» Work instruction: Each entry below should be echoed exactly, with pictures omitted.

» Exercise material:
----------------

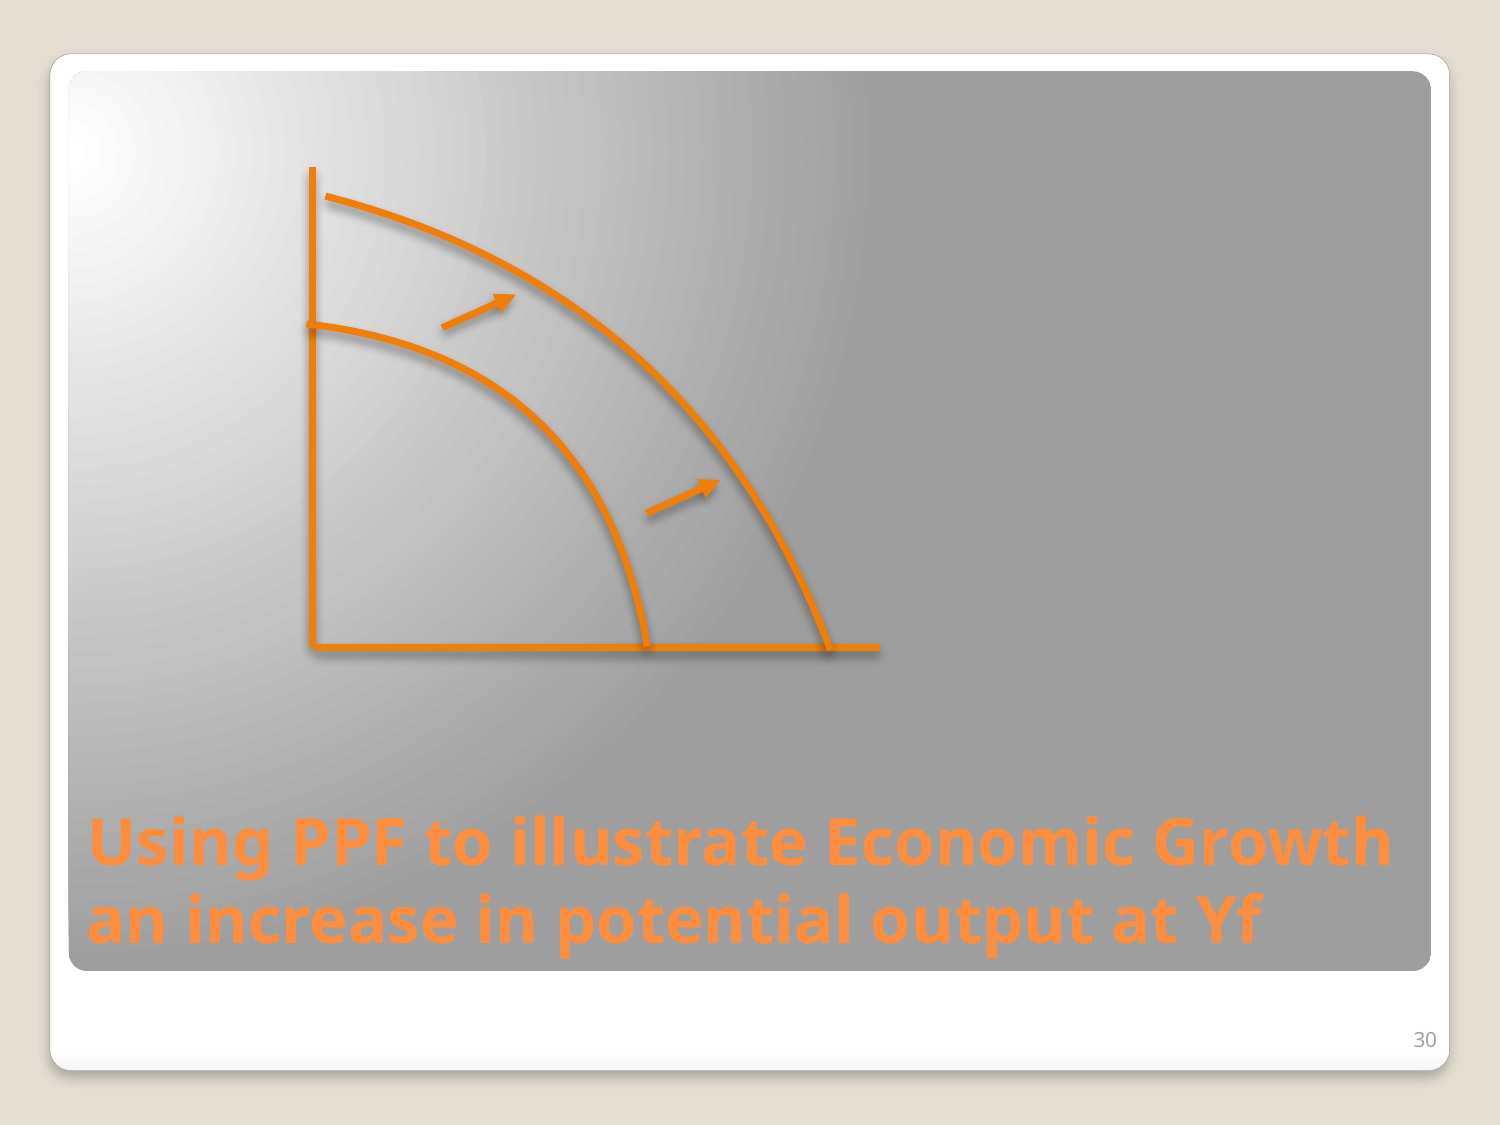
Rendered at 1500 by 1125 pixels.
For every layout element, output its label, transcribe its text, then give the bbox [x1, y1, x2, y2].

slide_number 30 [1369, 1021, 1446, 1063]
text_box [646, 479, 721, 514]
text_box [306, 323, 648, 647]
text_box [442, 294, 516, 328]
table_cell [496, 300, 514, 312]
text_box [325, 196, 831, 651]
table_cell [701, 485, 718, 497]
title Using PPF to illustrate Economic Growth an increase in potential output at Yf [78, 704, 1422, 965]
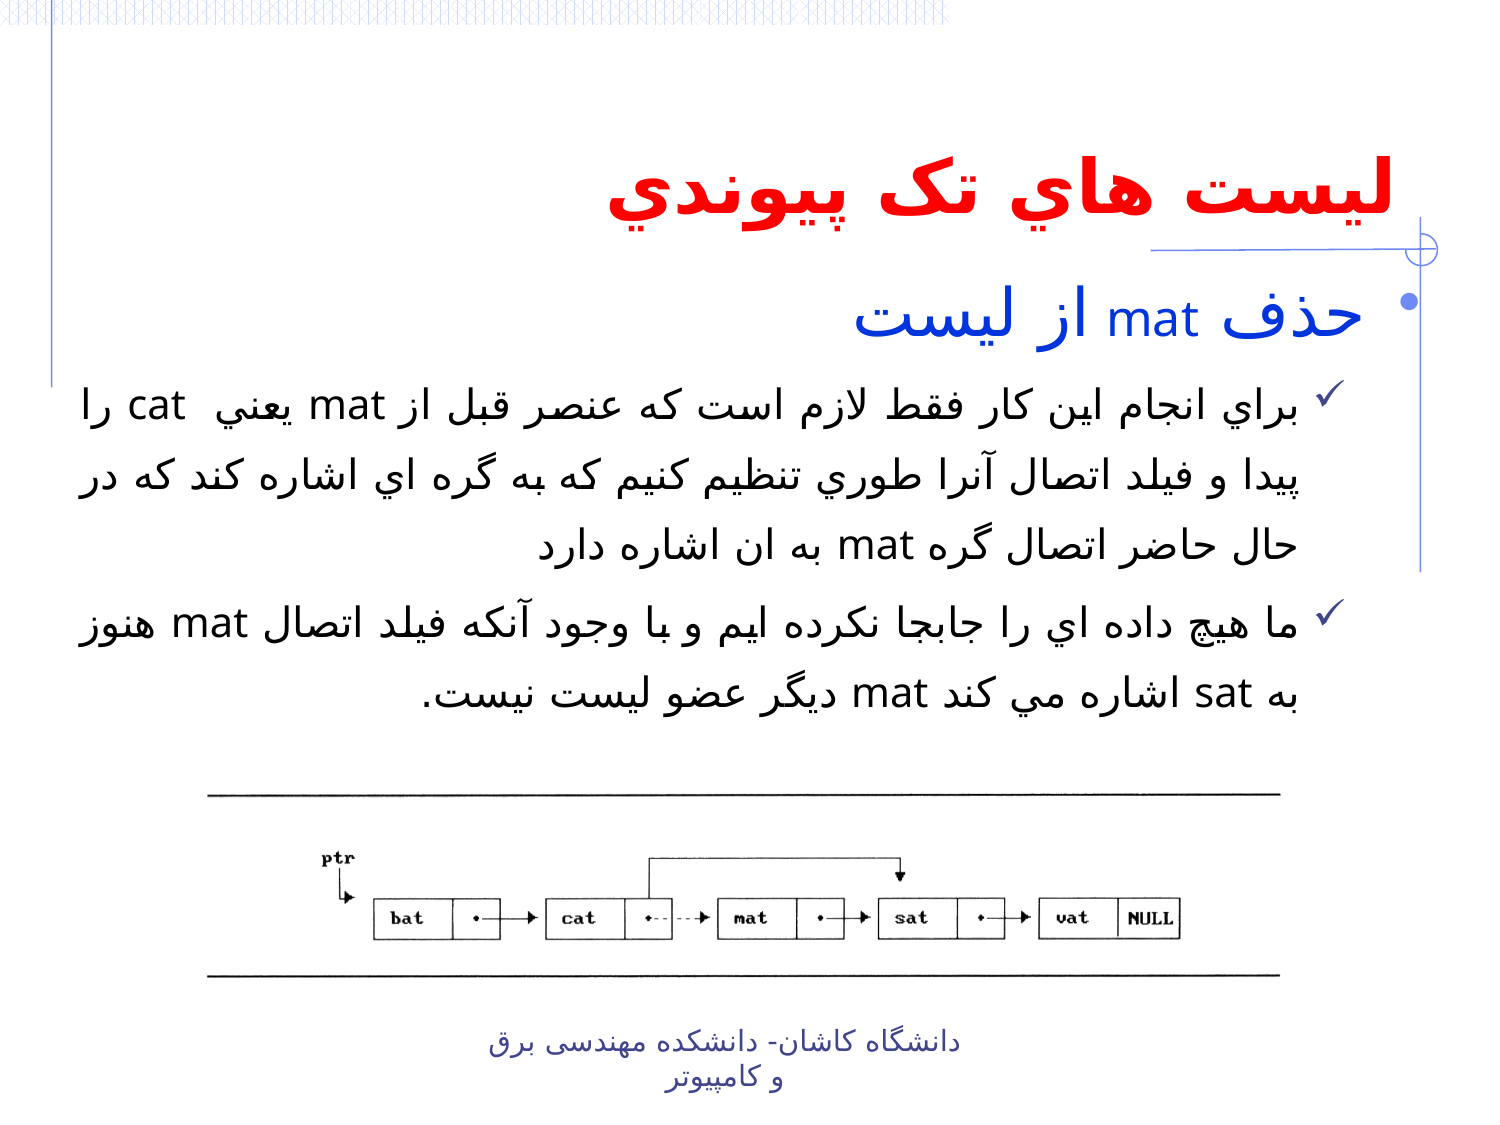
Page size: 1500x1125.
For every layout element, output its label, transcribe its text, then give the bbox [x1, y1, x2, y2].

list حذف mat از ليست براي انجام اين کار فقط لازم است که عنصر قبل از mat يعني cat را پيدا و فيلد اتصال آنرا طوري تنظيم کنيم که به گره اي اشاره کند که در حال حاضر اتصال گره mat به ان اشاره دارد ما هيچ داده اي را جابجا نکرده ايم و با وجود آنکه فيلد اتصال mat هنوز به sat اشاره مي کند mat ديگر عضو ليست نيست. [64, 261, 1438, 681]
footer دانشگاه کاشان- دانشکده مهندسی برق و کامپیوتر [462, 1024, 988, 1101]
title ليست هاي تک پيوندي [137, 48, 1413, 237]
picture [190, 777, 1292, 991]
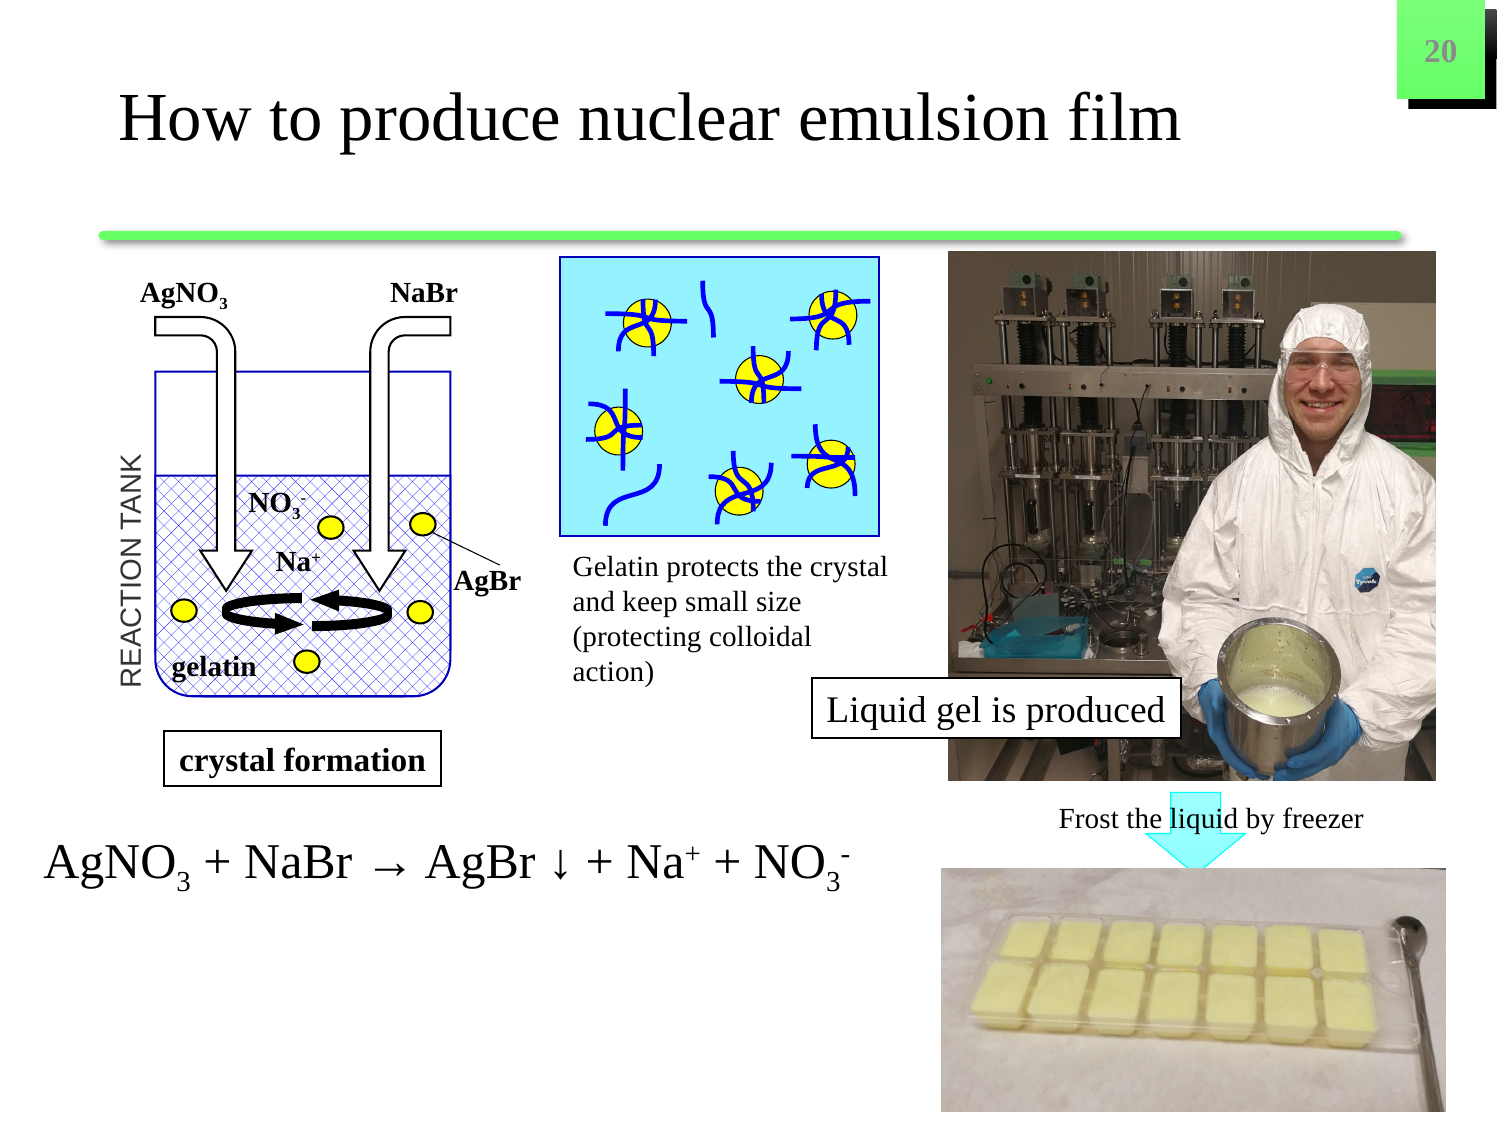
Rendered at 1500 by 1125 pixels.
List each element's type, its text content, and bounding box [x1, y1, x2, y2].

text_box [560, 256, 880, 536]
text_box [104, 265, 537, 705]
title How to produce nuclear emulsion film [103, 9, 1397, 228]
text_box AgNO3 + NaBr → AgBr ↓ + Na+ + NO3- [28, 821, 866, 905]
text_box crystal formation [163, 730, 442, 787]
text_box Gelatin protects the crystal and keep small size (protecting colloidal action) [557, 539, 914, 695]
picture [947, 251, 1436, 781]
picture [941, 868, 1446, 1112]
text_box Liquid gel is produced [811, 677, 947, 739]
slide_number 20 [1403, 19, 1478, 80]
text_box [1043, 792, 1380, 868]
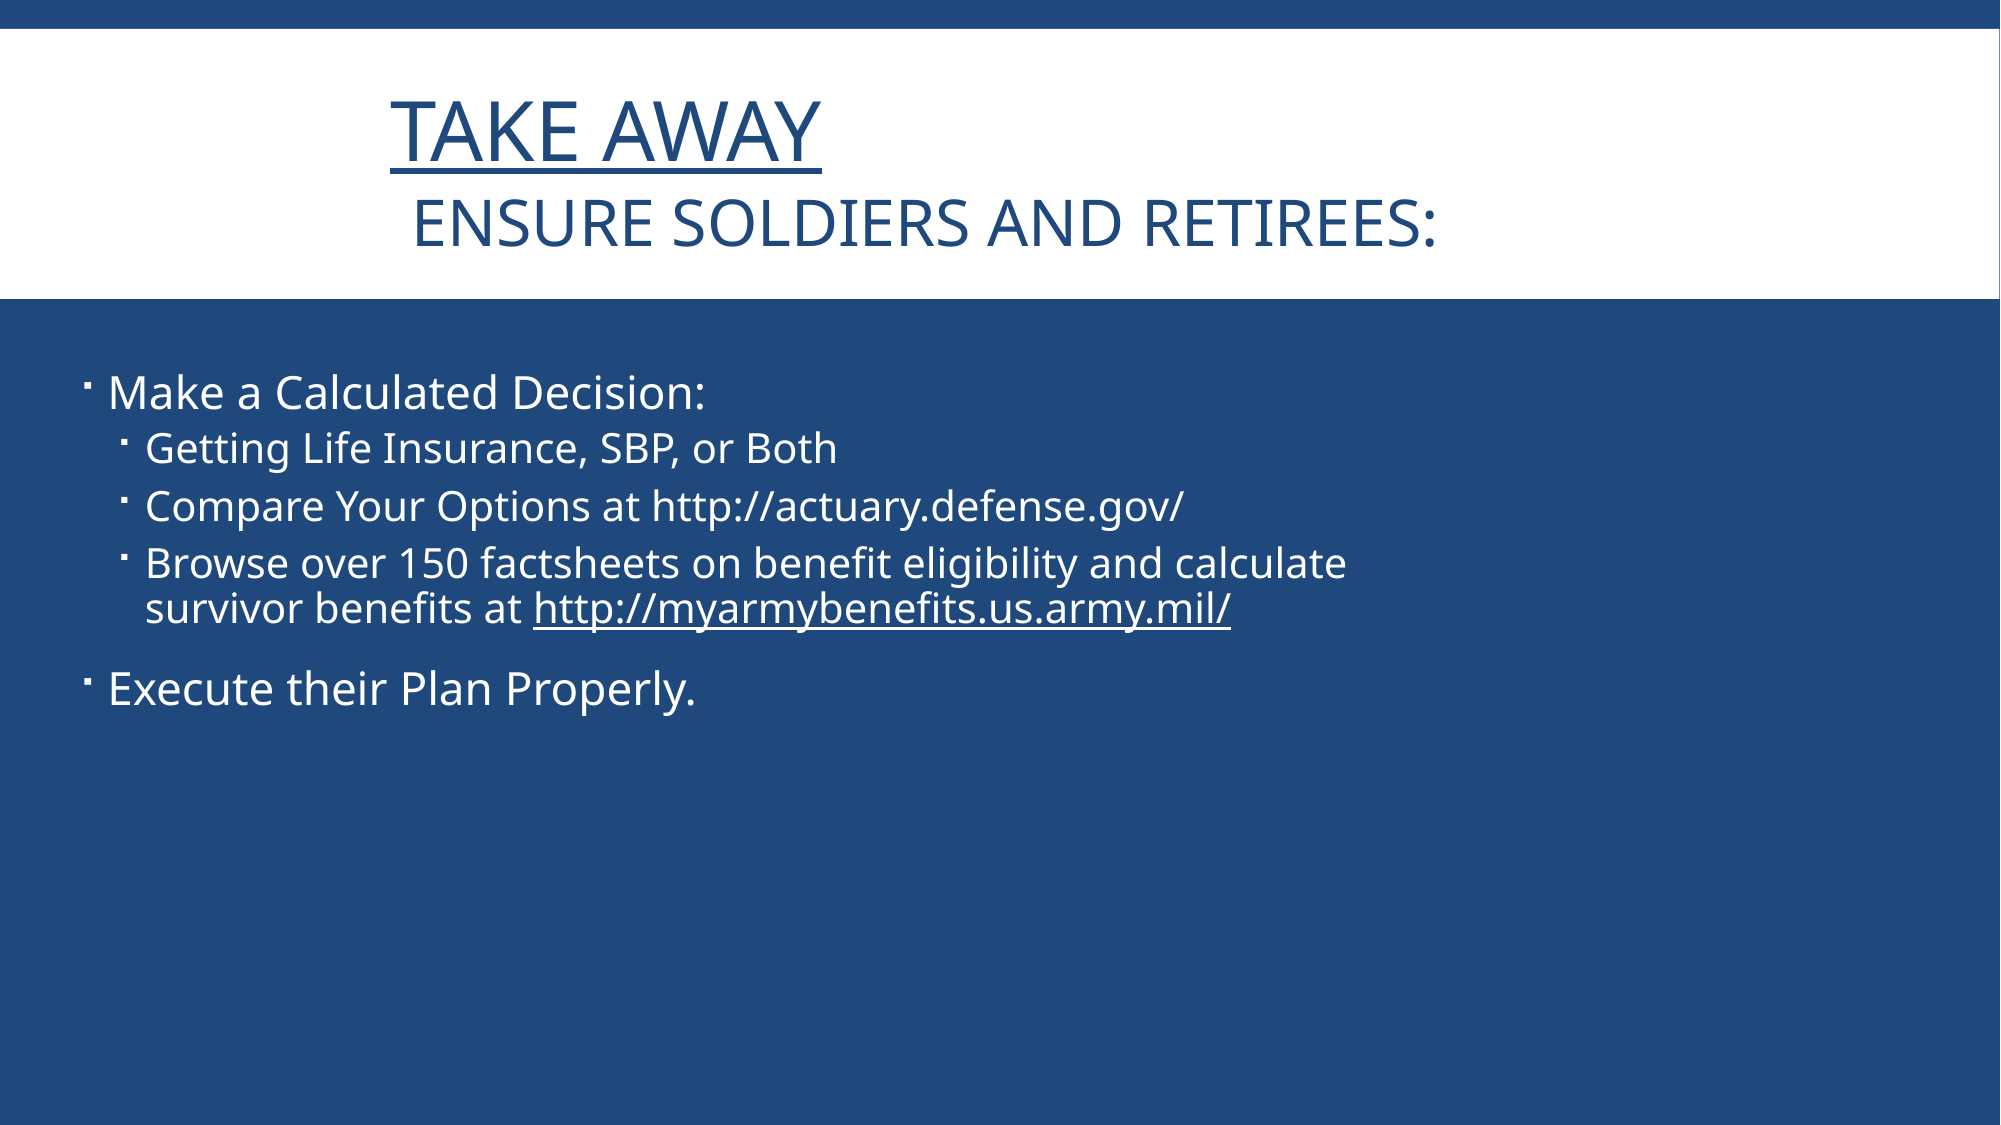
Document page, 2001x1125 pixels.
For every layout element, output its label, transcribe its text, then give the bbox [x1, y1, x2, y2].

list Make a Calculated Decision: Getting Life Insurance, SBP, or Both Compare Your Options at http://actuary.defense.gov/ Browse over 150 factsheets on benefit eligibility and calculate survivor benefits at http://myarmybenefits.us.army.mil/ Execute their Plan Properly. [62, 362, 1438, 938]
title Take Away Ensure Soldiers and Retirees: [375, 45, 1713, 313]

----------------

» Response to the exercise:
Rendered at 1500 by 1125 pixels.
For every layout element, output its label, transcribe its text, then give the bbox [x1, y1, x2, y2].

slide_number 30 [1369, 1021, 1446, 1063]
text_box [646, 479, 721, 514]
text_box [306, 323, 648, 647]
text_box [442, 294, 516, 328]
table_cell [496, 300, 514, 312]
text_box [325, 196, 831, 651]
table_cell [701, 485, 718, 497]
title Using PPF to illustrate Economic Growth an increase in potential output at Yf [78, 704, 1422, 965]
Page size: 1500x1125.
For every layout element, output its label, transcribe its text, then give the bbox [x1, y1, x2, y2].

list حذف mat از ليست براي انجام اين کار فقط لازم است که عنصر قبل از mat يعني cat را پيدا و فيلد اتصال آنرا طوري تنظيم کنيم که به گره اي اشاره کند که در حال حاضر اتصال گره mat به ان اشاره دارد ما هيچ داده اي را جابجا نکرده ايم و با وجود آنکه فيلد اتصال mat هنوز به sat اشاره مي کند mat ديگر عضو ليست نيست. [64, 261, 1438, 681]
footer دانشگاه کاشان- دانشکده مهندسی برق و کامپیوتر [462, 1024, 988, 1101]
title ليست هاي تک پيوندي [137, 48, 1413, 237]
picture [190, 777, 1292, 991]
Rendered at 1500 by 1125 pixels.
List each element's type, its text content, and bounding box [x1, y1, x2, y2].

text_box [560, 256, 880, 536]
text_box [104, 265, 537, 705]
title How to produce nuclear emulsion film [103, 9, 1397, 228]
text_box AgNO3 + NaBr → AgBr ↓ + Na+ + NO3- [28, 821, 866, 905]
text_box crystal formation [163, 730, 442, 787]
text_box Gelatin protects the crystal and keep small size (protecting colloidal action) [557, 539, 914, 695]
picture [947, 251, 1436, 781]
picture [941, 868, 1446, 1112]
text_box Liquid gel is produced [811, 677, 947, 739]
slide_number 20 [1403, 19, 1478, 80]
text_box [1043, 792, 1380, 868]
Document page, 2001x1125 pixels.
For every layout element, output its label, transcribe its text, then give the bbox [x1, y1, x2, y2].

list Make a Calculated Decision: Getting Life Insurance, SBP, or Both Compare Your Options at http://actuary.defense.gov/ Browse over 150 factsheets on benefit eligibility and calculate survivor benefits at http://myarmybenefits.us.army.mil/ Execute their Plan Properly. [62, 362, 1438, 938]
title Take Away Ensure Soldiers and Retirees: [375, 45, 1713, 313]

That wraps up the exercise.